---- RECORDS FOR THIS TASK

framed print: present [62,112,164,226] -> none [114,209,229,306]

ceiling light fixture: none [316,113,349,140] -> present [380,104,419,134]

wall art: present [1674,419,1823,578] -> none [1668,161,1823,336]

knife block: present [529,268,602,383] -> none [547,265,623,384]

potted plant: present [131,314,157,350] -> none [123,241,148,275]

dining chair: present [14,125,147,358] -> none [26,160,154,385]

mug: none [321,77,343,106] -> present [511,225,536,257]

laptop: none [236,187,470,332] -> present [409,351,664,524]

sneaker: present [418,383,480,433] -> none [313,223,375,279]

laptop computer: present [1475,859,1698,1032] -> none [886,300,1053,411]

--------

▶ [ABOUT THIS TASK]
Collect each line of the entries that has the word "laptop", copying it in full.

▶ [REPLY TO THE TASK]
laptop: none [236,187,470,332] -> present [409,351,664,524]
laptop computer: present [1475,859,1698,1032] -> none [886,300,1053,411]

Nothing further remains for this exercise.